Task description
In the entries below, rewrite the lines from the one containing "Document page, 2576x1449 pixels." through the end of the entries, changing "Identify" to "List" and leaving everything else as it is.

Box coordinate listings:

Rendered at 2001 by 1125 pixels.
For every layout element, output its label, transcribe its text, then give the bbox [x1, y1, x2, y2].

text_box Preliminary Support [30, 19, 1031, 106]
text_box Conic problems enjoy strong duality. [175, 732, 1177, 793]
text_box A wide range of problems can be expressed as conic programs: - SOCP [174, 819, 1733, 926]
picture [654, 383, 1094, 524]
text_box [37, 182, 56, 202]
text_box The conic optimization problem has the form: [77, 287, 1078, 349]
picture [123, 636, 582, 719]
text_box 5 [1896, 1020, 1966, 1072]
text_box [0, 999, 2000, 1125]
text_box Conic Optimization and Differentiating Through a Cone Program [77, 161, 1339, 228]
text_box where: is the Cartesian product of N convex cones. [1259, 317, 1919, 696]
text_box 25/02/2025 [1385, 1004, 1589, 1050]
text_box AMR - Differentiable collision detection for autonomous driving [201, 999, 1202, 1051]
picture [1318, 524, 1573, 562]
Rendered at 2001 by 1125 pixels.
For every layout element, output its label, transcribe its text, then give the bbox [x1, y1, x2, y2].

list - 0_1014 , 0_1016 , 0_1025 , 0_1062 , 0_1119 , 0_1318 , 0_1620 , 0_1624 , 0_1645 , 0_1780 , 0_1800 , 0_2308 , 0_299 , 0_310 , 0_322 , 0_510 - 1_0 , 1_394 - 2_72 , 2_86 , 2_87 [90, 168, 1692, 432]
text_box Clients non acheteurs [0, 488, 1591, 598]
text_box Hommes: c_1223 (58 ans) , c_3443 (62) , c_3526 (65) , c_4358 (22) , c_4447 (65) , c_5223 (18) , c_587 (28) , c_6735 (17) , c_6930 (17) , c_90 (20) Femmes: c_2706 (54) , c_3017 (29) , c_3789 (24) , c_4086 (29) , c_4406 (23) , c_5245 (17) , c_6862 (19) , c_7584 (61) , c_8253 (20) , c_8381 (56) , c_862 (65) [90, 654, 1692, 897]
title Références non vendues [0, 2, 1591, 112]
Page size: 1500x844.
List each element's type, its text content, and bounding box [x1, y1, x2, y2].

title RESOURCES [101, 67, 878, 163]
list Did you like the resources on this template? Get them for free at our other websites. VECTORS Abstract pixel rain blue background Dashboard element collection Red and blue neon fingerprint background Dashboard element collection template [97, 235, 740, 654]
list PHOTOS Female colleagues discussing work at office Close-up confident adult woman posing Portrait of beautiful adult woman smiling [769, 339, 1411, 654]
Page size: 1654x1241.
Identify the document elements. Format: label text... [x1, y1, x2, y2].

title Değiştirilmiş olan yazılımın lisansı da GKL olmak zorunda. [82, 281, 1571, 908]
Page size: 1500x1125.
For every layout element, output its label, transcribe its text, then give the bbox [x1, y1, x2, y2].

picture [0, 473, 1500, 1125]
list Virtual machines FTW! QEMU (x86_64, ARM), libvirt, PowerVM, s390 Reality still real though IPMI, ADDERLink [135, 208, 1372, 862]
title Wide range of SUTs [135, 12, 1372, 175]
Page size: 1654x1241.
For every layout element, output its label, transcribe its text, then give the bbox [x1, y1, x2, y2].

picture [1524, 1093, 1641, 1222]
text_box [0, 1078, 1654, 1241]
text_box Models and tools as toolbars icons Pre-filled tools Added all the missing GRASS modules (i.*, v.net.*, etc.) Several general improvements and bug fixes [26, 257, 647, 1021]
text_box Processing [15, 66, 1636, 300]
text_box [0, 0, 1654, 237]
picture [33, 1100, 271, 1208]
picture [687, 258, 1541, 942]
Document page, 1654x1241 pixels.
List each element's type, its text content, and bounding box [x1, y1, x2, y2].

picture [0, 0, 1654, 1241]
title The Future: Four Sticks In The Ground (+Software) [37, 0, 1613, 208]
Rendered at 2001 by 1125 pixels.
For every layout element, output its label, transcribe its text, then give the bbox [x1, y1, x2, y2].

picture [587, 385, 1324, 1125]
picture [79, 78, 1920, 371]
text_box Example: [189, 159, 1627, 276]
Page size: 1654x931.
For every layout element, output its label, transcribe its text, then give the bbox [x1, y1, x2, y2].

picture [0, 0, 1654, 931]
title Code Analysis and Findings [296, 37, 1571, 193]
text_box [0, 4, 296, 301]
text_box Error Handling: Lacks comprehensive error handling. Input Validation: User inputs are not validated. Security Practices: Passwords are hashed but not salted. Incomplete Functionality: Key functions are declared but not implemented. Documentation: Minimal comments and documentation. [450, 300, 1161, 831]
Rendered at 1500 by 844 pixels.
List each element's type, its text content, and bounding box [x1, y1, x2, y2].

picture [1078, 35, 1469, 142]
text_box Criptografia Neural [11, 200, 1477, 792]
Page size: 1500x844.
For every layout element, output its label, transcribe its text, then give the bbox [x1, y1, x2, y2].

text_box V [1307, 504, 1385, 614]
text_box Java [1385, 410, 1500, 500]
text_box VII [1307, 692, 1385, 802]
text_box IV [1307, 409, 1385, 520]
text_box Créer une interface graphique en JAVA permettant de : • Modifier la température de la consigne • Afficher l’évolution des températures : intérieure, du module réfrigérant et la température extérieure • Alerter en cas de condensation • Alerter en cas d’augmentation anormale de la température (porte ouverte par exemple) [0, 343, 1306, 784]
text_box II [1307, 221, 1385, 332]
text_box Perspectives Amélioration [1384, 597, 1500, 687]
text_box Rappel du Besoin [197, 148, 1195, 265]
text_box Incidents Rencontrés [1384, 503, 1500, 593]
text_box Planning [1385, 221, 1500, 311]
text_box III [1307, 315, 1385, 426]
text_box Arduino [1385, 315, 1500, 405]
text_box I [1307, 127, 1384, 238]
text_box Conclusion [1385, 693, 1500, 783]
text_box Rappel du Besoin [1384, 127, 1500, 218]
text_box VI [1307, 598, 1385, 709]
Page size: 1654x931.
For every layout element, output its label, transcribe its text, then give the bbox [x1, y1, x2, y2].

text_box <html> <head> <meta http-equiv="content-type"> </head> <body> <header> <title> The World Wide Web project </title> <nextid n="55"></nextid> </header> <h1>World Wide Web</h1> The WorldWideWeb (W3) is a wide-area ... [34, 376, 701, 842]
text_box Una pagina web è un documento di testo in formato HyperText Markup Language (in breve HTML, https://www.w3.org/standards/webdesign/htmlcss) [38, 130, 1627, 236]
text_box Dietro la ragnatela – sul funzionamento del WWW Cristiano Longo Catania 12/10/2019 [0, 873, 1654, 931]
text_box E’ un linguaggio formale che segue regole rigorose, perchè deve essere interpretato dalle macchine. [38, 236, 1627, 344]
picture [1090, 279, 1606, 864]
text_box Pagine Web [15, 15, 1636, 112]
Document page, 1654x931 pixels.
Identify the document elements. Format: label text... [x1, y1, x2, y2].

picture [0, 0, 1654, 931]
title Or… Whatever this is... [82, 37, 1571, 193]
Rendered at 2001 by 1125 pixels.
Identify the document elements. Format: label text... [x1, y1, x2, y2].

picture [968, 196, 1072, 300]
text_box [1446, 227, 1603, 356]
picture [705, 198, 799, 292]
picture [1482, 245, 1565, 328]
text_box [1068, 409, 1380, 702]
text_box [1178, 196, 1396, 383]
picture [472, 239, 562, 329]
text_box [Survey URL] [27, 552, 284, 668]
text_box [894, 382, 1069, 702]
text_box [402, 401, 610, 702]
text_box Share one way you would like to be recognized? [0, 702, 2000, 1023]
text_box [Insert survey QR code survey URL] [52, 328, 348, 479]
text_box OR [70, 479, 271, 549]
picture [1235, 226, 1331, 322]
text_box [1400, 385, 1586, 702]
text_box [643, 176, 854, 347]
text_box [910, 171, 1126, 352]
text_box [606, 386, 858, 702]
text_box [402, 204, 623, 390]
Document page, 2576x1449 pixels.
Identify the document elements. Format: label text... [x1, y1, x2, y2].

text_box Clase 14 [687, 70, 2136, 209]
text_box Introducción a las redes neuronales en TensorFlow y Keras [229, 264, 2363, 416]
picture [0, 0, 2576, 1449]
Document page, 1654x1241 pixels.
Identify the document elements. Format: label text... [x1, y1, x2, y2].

Finished answer
Document page, 2576x1449 pixels.
List the document elements. Format: label text... [x1, y1, x2, y2].

text_box Clase 14 [687, 70, 2136, 209]
text_box Introducción a las redes neuronales en TensorFlow y Keras [229, 264, 2363, 416]
picture [0, 0, 2576, 1449]
Document page, 1654x1241 pixels.
List the document elements. Format: label text... [x1, y1, x2, y2].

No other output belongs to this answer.